Silbé débilmente en respuesta mientras me arrastraba hacia el sonido.
—Calista, ¿dónde...? ¡Oh, diosa mía! —gritó mientras corría hacia mí.
Me dio la vuelta con cuidado y me ahuecó la cara.
"¿Qué pasó?" preguntó con urgencia mientras sus ojos color ámbar examinaban mis heridas.
—Por favor... mi mamá... fuego —insté mientras mi voz se quebraba y mi garganta ardía sin tregua.
"Mierda", maldijo mientras miraba a su alrededor.
Me levantó apresuradamente mientras me mordía el labio para evitar que mis gritos revelaran nuestra ubicación.
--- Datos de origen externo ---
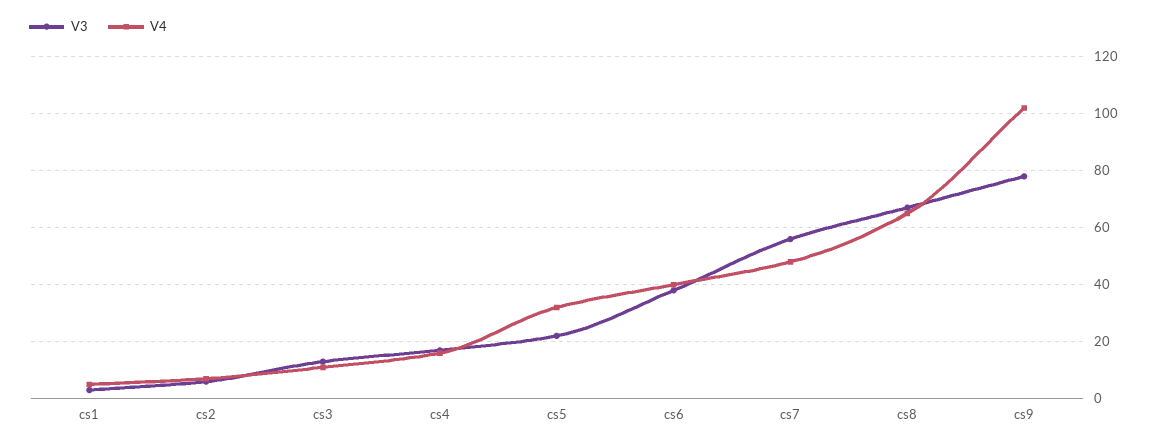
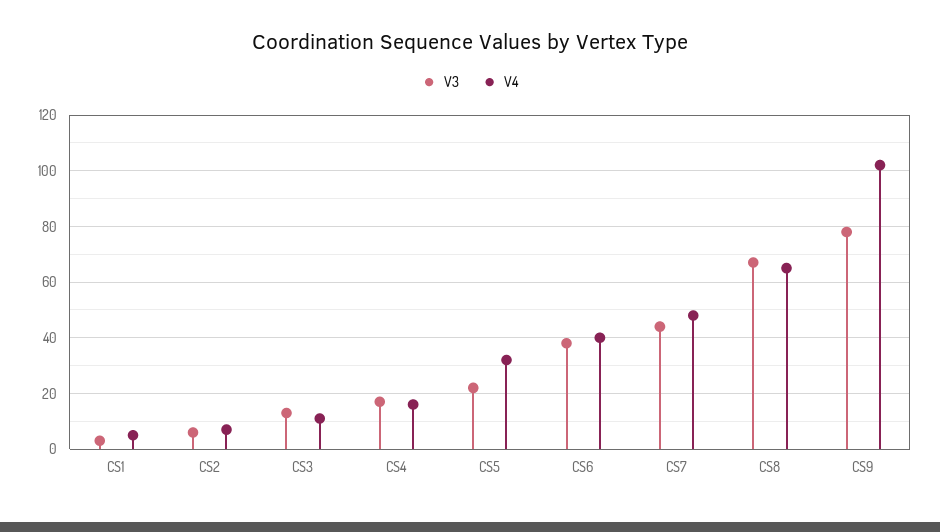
V3, cs7: 55 -> 45

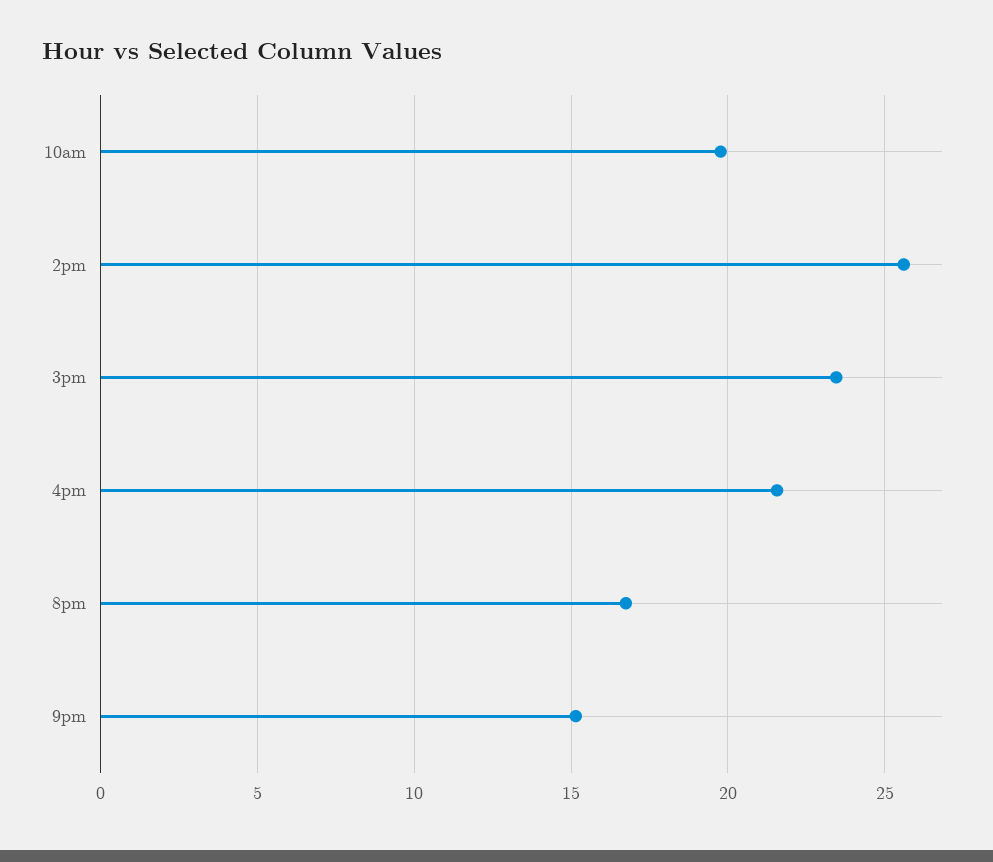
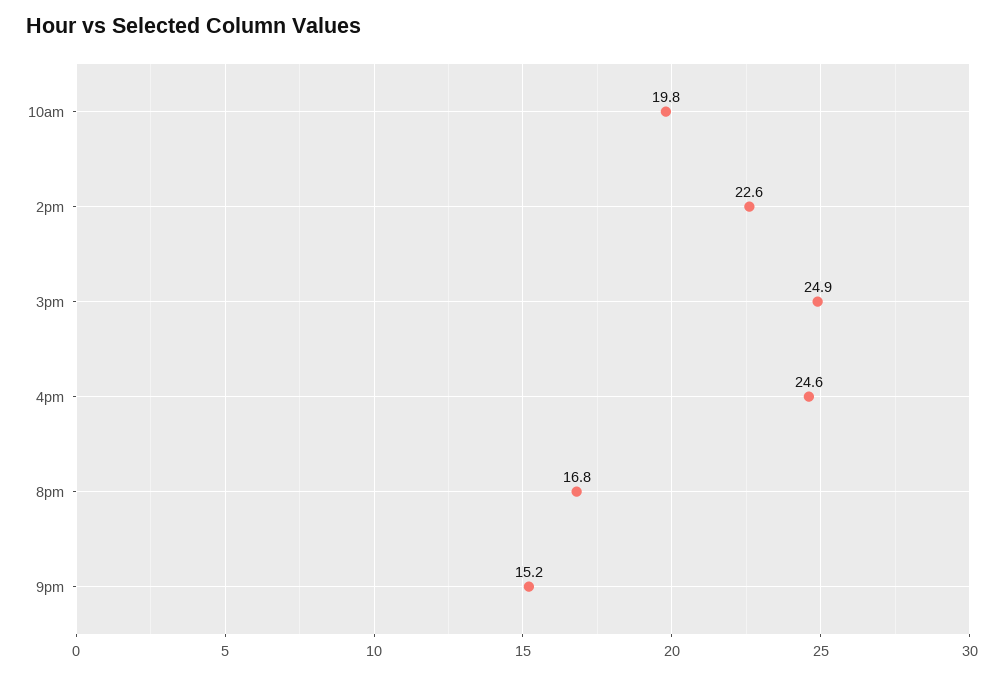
2pm: 25.5 -> 22.6
3pm: 23.5 -> 24.9
4pm: 21.5 -> 24.6

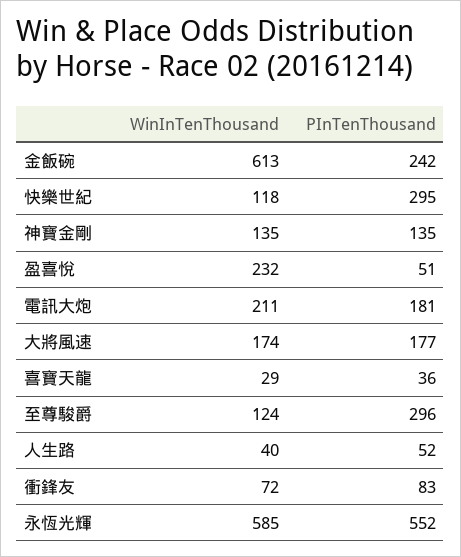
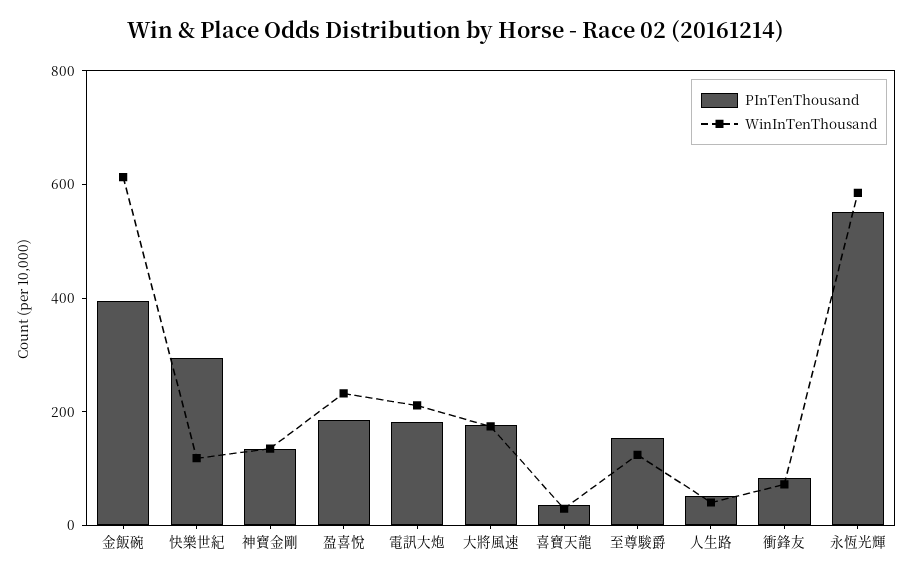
PInTenThousand, 金飯碗: 242 -> 400
PInTenThousand, 盈喜悅: 51 -> 200
PInTenThousand, 至尊駿爵: 296 -> 150

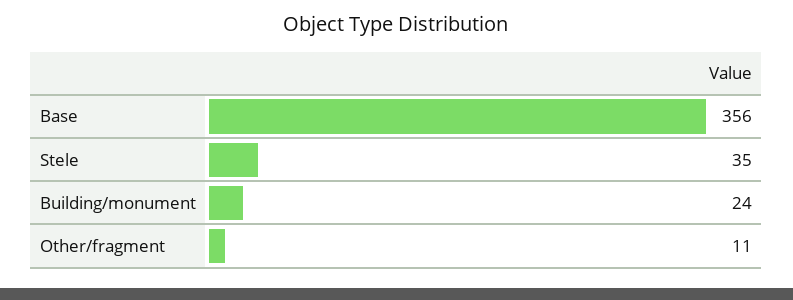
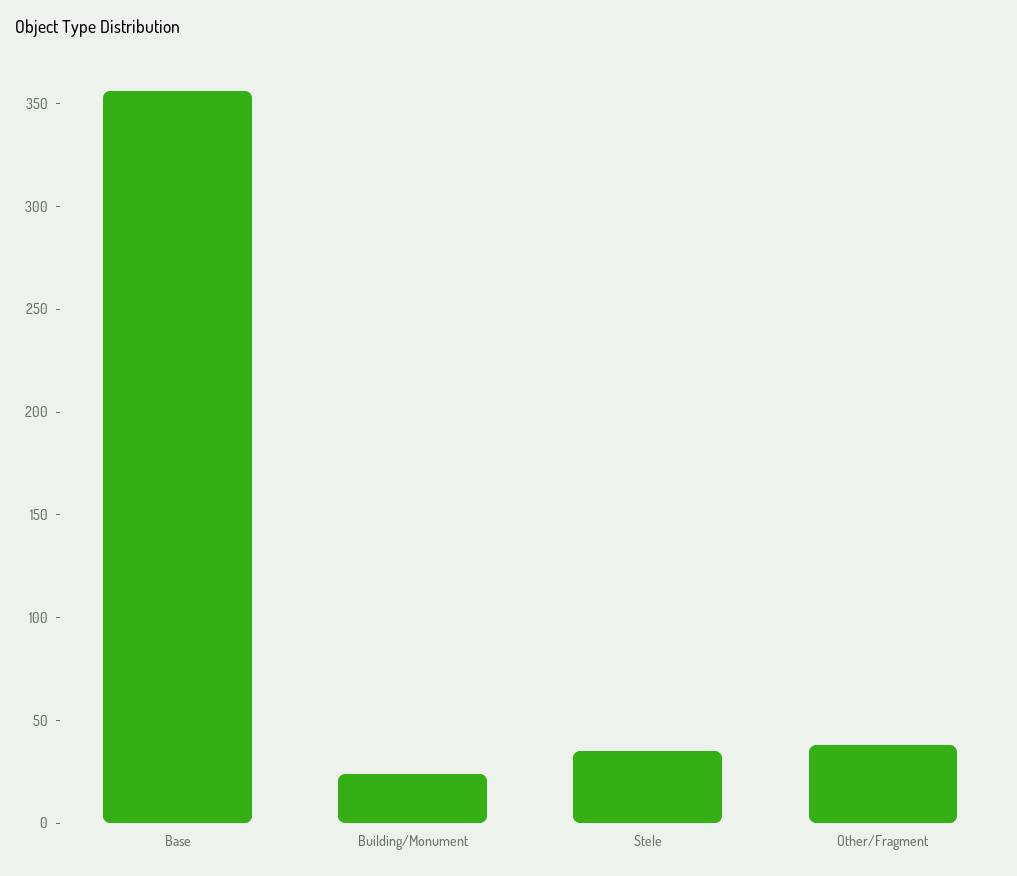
Other/fragment: 11 -> 40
Corrió con el máximo cuidado posible mientras el olor a humo volvía a invadir mi nariz. Me tendió con cuidado en la sombra de una casa cercana antes de correr hacia mi hogar en llamas. Recé por su supervivencia mientras mi lobo aullaba lastimeramente en las sombras de mi mente. Mi visión se oscureció al tiempo que mi respiración me retumbaba en el pecho.
—¡Mamá! —grité con voz entrecortada, apagada por el crepitar de las llamas.
Después de unos momentos, oí el crujido de la hierba mientras alguien corría hacia mí.
—Tenemos que irnos —dijo Noah mientras me levantaba suavemente.
—Mamá —dije con la voz entrecortada y extendí la mano hacia él, temblorosa y ensangrentada.
"Lo lamento."
Hice lo mejor que pude para luchar contra él y poder ir a buscarla yo mismo en el fuego, pero mis fuerzas me estaban fallando.
"Ya no queda nada aquí para nosotros", dijo mientras corría hacia el bosque.
A través de la distorsión de mi visión, observé cómo las llamas destruían lo único que hacía que la vida valiera la pena. Mi corazón se rompió al perder la consciencia, y me desplomé en la oscuridad, saboreando un respiro del infierno.